Monday, September 11, 2006

onze de setembro

Hoje vão dizer que há religiões talhadas para a violência. E esquecerão os pacíficos. Hoje vão repetir que há civilizações do ódio. E ignorarão os amantes. Hoje vão proclamar que, em nome dos nossos, temos que combater os outros. E não falarão dos laços e das misérias que nos unem. Hoje analisarão estratégias e doutrinas. E não cuidarão das lágrimas.

Friday, September 08, 2006

juntos

Fizeram vinte e cinco anos de casados. Juntaram amigos, crentes e não crentes. E disseram que a maior das fidelidades é a que se joga, no dia-a-dia, num projecto de vida comum. Disseram que, num tempo em que tudo é descartável, manter viva a chama desse projecto comum não é coisa fácil. E que, diante dessas dificuldades, ser crente não é uma aspirina mas um factor mais de exigência. Nesse dia, os amigos, crentes e não crentes, gostaram um pouquinho mais da vida.
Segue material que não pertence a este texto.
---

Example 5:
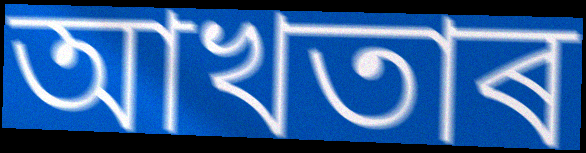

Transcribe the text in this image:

আখতাৰ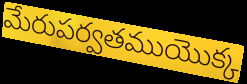
మేరుపర్వతముయొక్క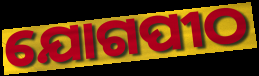
ଯୋଗପୀଠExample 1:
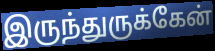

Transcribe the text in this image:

இருந்துருக்கேன்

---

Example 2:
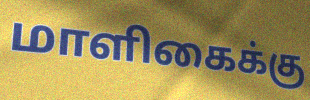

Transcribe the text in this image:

மாளிகைக்கு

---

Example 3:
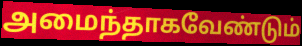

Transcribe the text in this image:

அமைந்தாகவேண்டும்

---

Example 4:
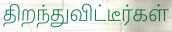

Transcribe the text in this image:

திறந்துவிட்டீர்கள்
Wednesday, September 06, 2006

descartável

Passou junto à minha secretária, vergada ao peso do caixote com os últimos papéis que faltava levar. Queixou-se de que tanto peso era duro. Mas depois desabafou: "não, o que é duro é ter que me ir embora ao fim de tantos anos porque já não precisam de mim." Fui incapaz de dizer o essencial: que nenhum de nós deixou de precisar dela e que estamos todos tolhidos, com medo de que, um dia, invoquem essa mentira para justificar o nosso desemprego.
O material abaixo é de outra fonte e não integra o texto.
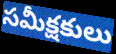
సమీక్షకులుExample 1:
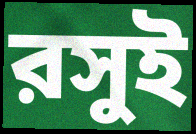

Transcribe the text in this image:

রসুই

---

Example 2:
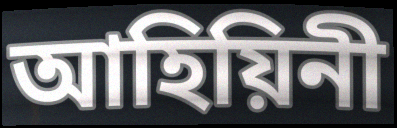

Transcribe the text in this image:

আহিয়িনী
Monday, September 04, 2006

sem som

O Líbano vai desaparecer das notícias. Como desapareceu Timor e antes dele o Darfur. Não haverá câmaras para filmar a dor e a revolta de quem foi poupado pelas balas mas ficou com a vida destruída. Não haverá reportagens que falem, mais do que dos deslocados de guerra, daqueles para dentro de quem a guerra se deslocou, como escreveu Mia Couto. Nada disso é sensacional. Mas o silêncio que isso impõe é que é o mais terrível de tudo.

Friday, September 01, 2006

back

Terminou a pausa. O mundo, a vida, não se evaporaram. Fomos nós que os pusemos em suspenso por uns dias. E agora voltam os desânimos e os entusiasmos, volta o trabalho, volta a política, volta a dureza dos dias comuns. É agora que ganha ainda mais sentido a arejada afirmação da Gaudium et Spes, de 1965: "As alegrias e as esperanças, as tristezas e as angústias dos homens de hoje, sobretudo dos pobres e de todos os que sofrem, são também as alegrias e as esperanças, as tristezas e as angústias dos discípulos de Cristo."